Search code examples
pythonpython-3.xnlpspacy

How to get all noun phrases in Spacy


I am new to Spacy and I would like to extract "all" the noun phrases from a sentence. I'm wondering how I can do it. I have the following code:

import spacy

nlp = spacy.load("en")

file = open("E:/test.txt", "r")
doc = nlp(file.read())
for np in doc.noun_chunks:
    print(np.text)

But it returns only the base noun phrases, that is, phrases which don't have any other NP in them. That is, for the following phrase, I get the result below:

Phrase: We try to explicitly describe the geometry of the edges of the images.

Result: We, the geometry, the edges, the images.

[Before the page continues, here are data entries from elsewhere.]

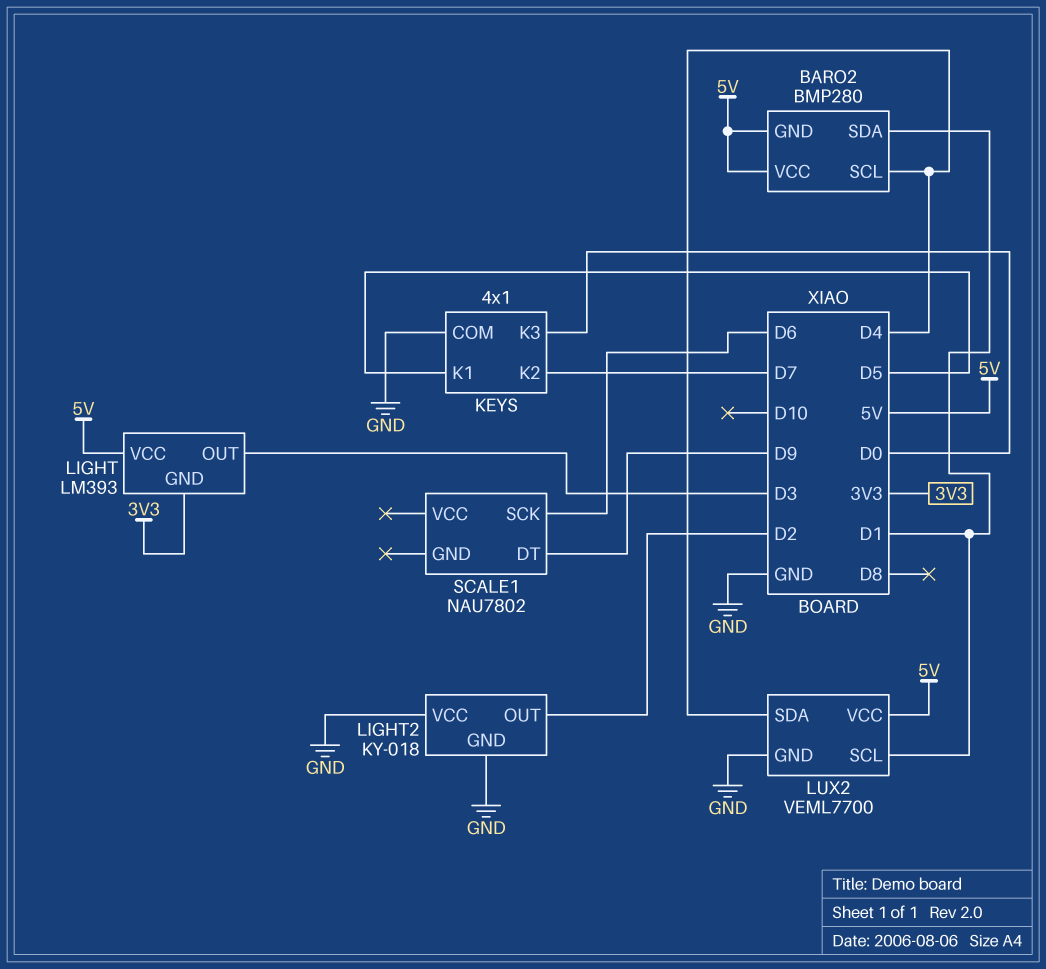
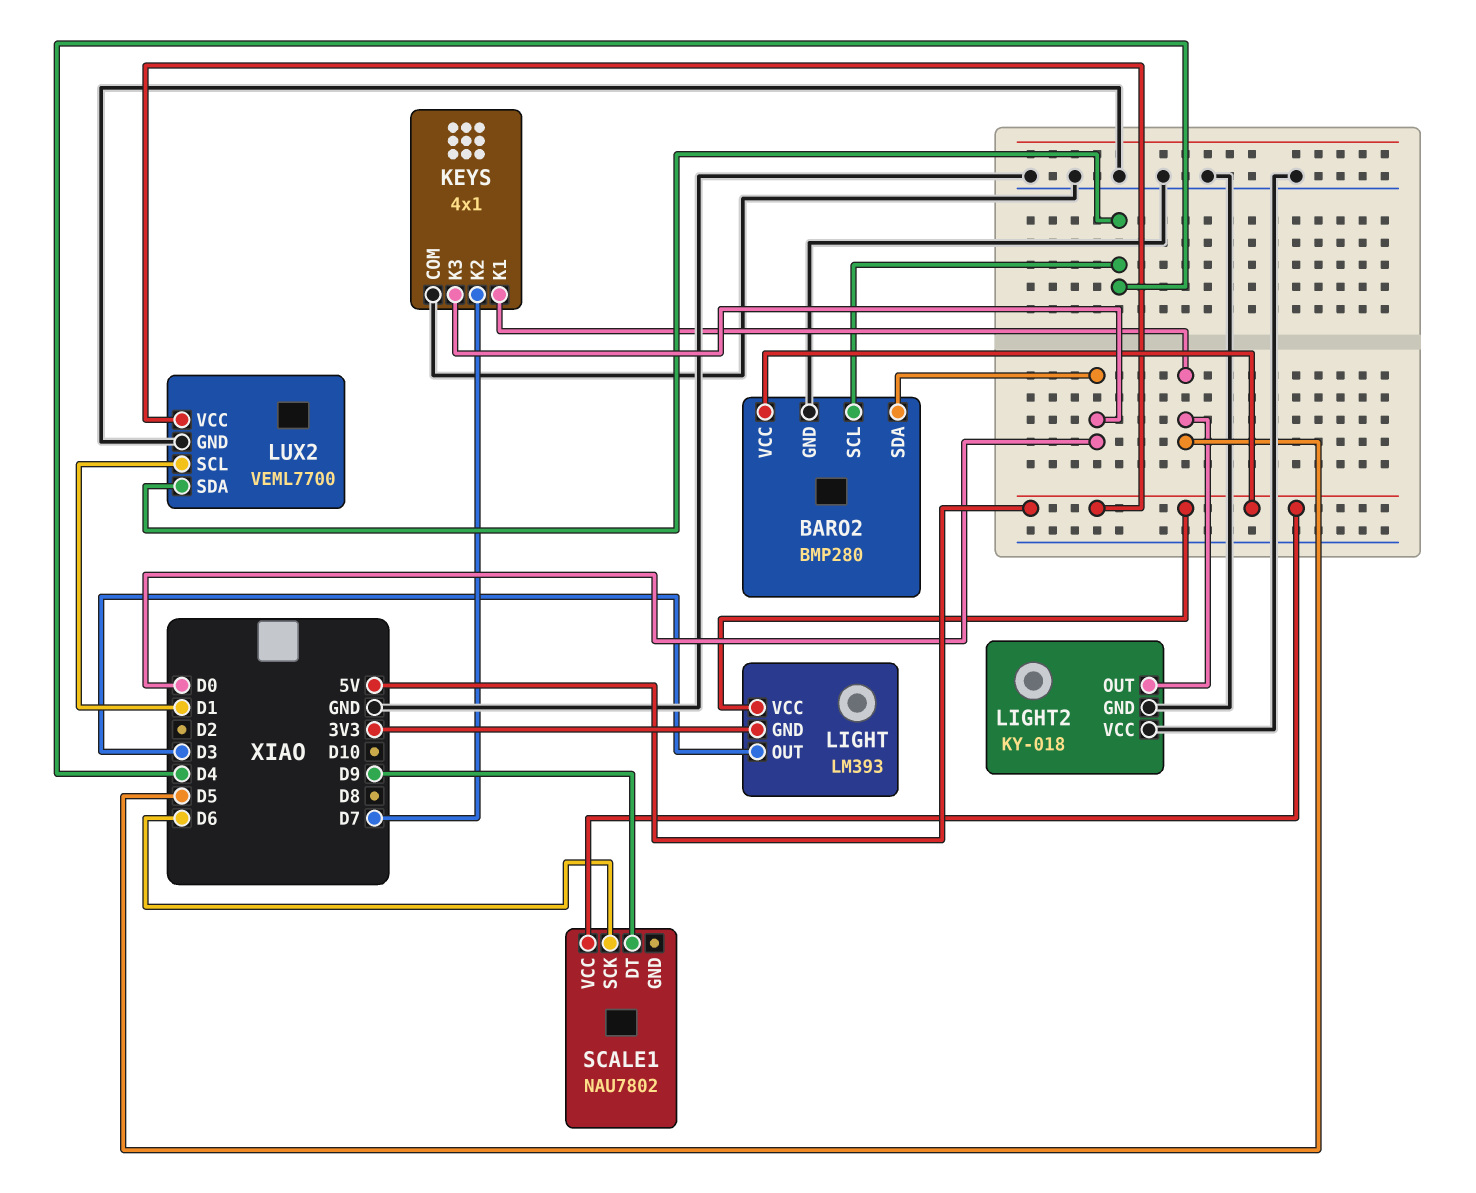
BARO2 pin GND: 5V -> GND
BARO2 pin SDA: D1 -> D0
LIGHT2 pin OUT: D2 -> D5
SCALE1 pin VCC: none -> 5V

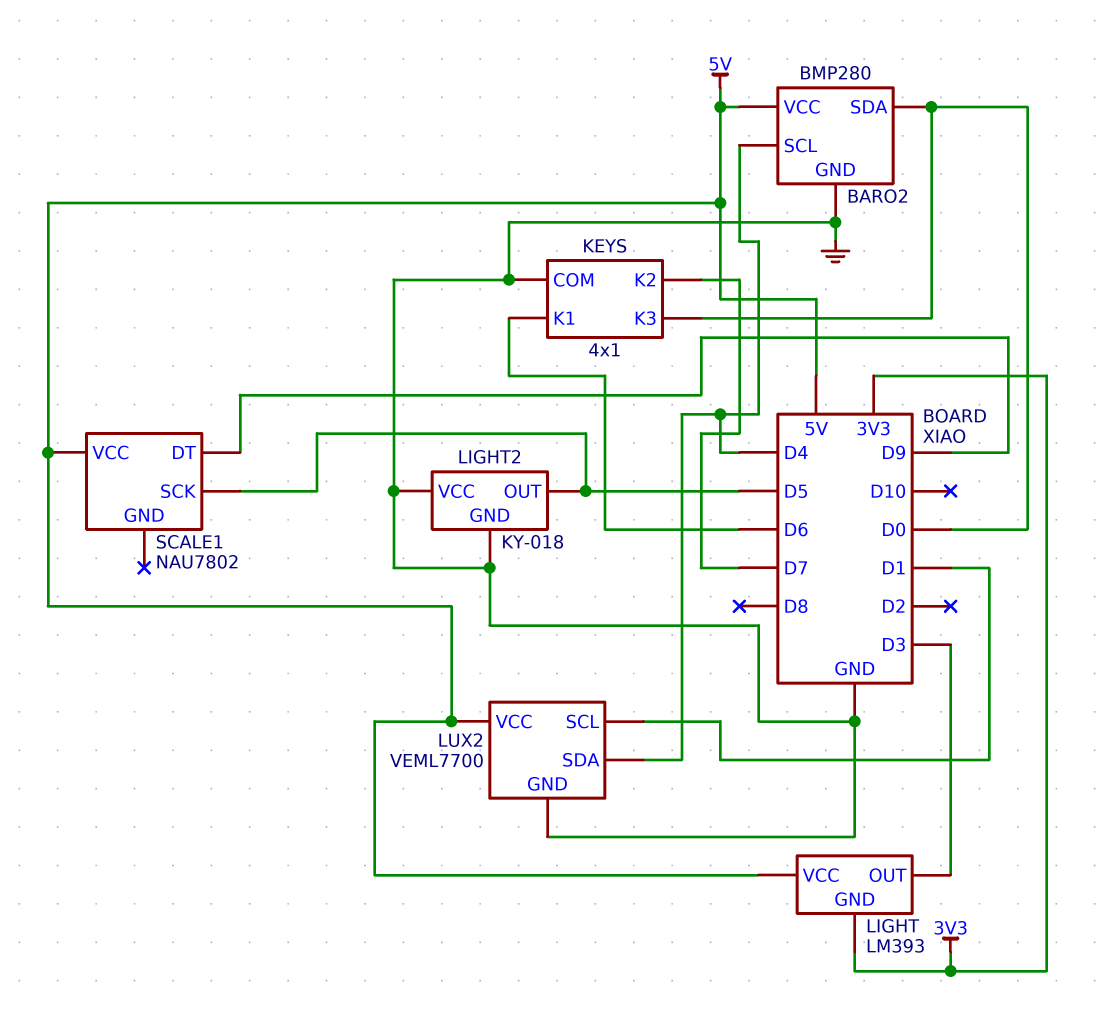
KEYS pin K1: D5 -> D6
SCALE1 pin SCK: D6 -> D5

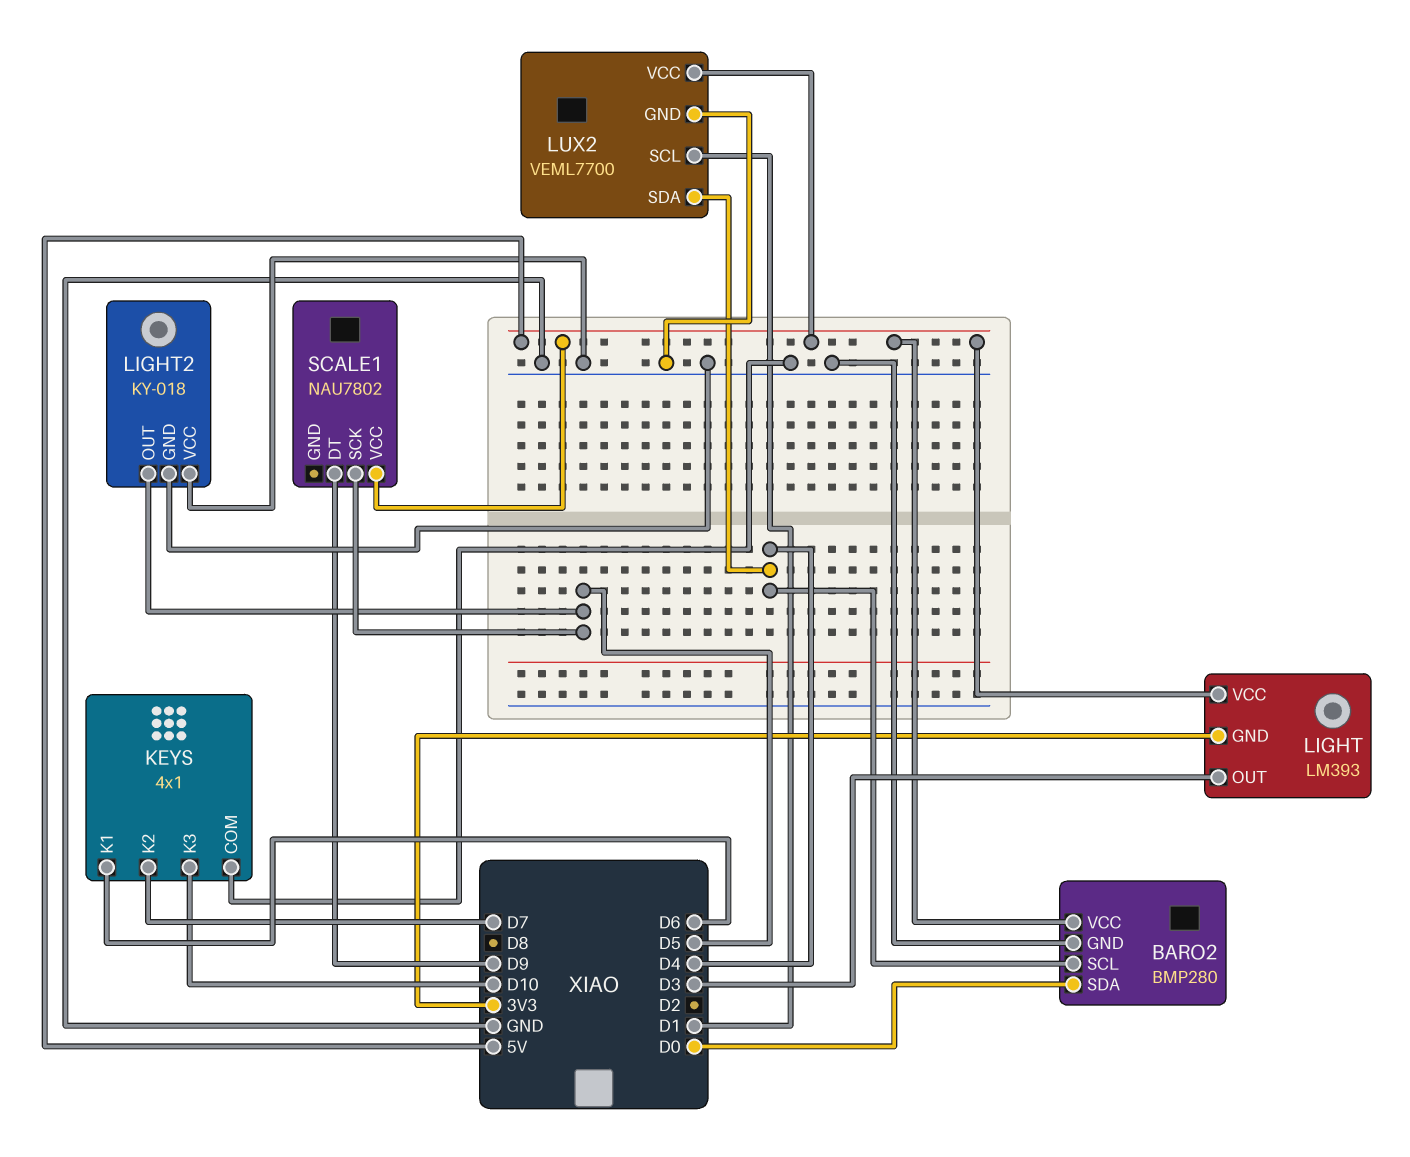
KEYS pin K3: D0 -> D10

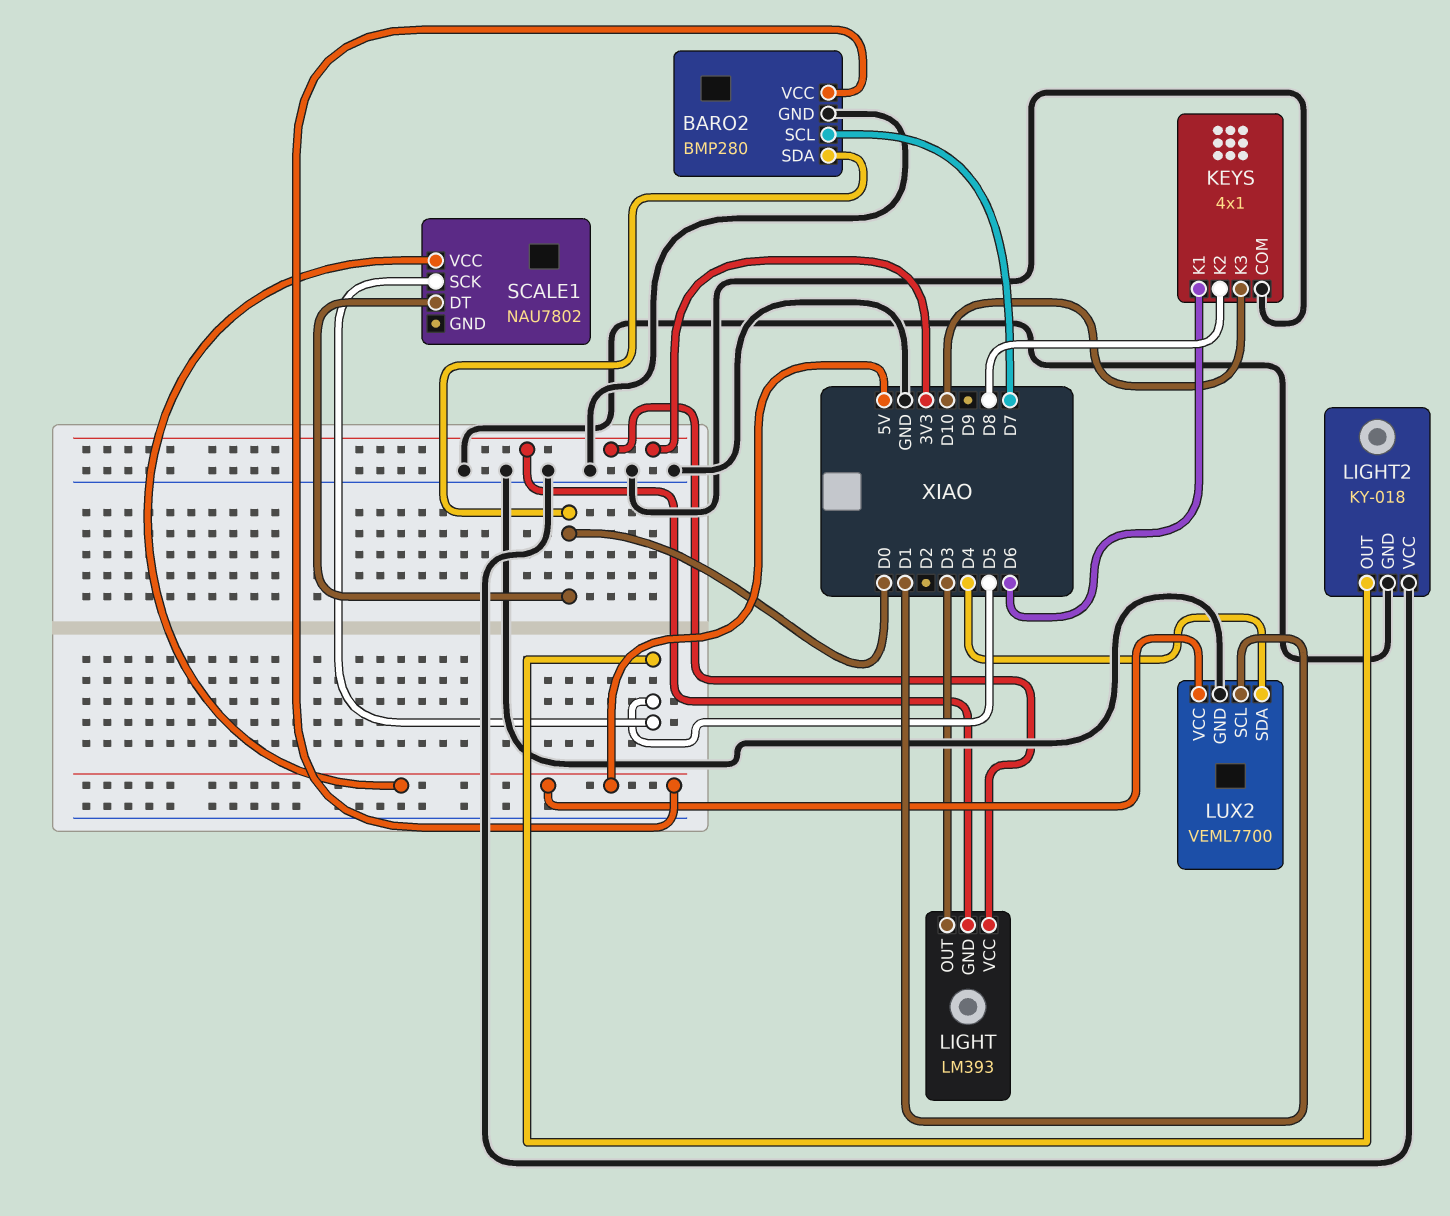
BARO2 pin SCL: D4 -> D7
KEYS pin K2: D7 -> D8
LIGHT pin VCC: 5V -> 3V3
SCALE1 pin DT: D9 -> D0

Expected result: We, the geometry, the edges, the images, the geometry of the edges of the images, the edges of the images.

How can I get all the noun phrases, including nested phrases?


Solution

  • Please see commented code below to recursively combine the nouns. Code inspired by the Spacy Docs here

    import spacy
    
    nlp = spacy.load("en")
    
    doc = nlp("We try to explicitly describe the geometry of the edges of the images.")
    
    for np in doc.noun_chunks: # use np instead of np.text
        print(np)
    
    print()
    
    # code to recursively combine nouns
    # 'We' is actually a pronoun but included in your question
    # hence the token.pos_ == "PRON" part in the last if statement
    # suggest you extract PRON separately like the noun-chunks above
    
    index = 0
    nounIndices = []
    for token in doc:
        # print(token.text, token.pos_, token.dep_, token.head.text)
        if token.pos_ == 'NOUN':
            nounIndices.append(index)
        index = index + 1
    
    
    print(nounIndices)
    for idxValue in nounIndices:
        doc = nlp("We try to explicitly describe the geometry of the edges of the images.")
        span = doc[doc[idxValue].left_edge.i : doc[idxValue].right_edge.i+1]
        span.merge()
    
        for token in doc:
            if token.dep_ == 'dobj' or token.dep_ == 'pobj' or token.pos_ == "PRON":
                print(token.text)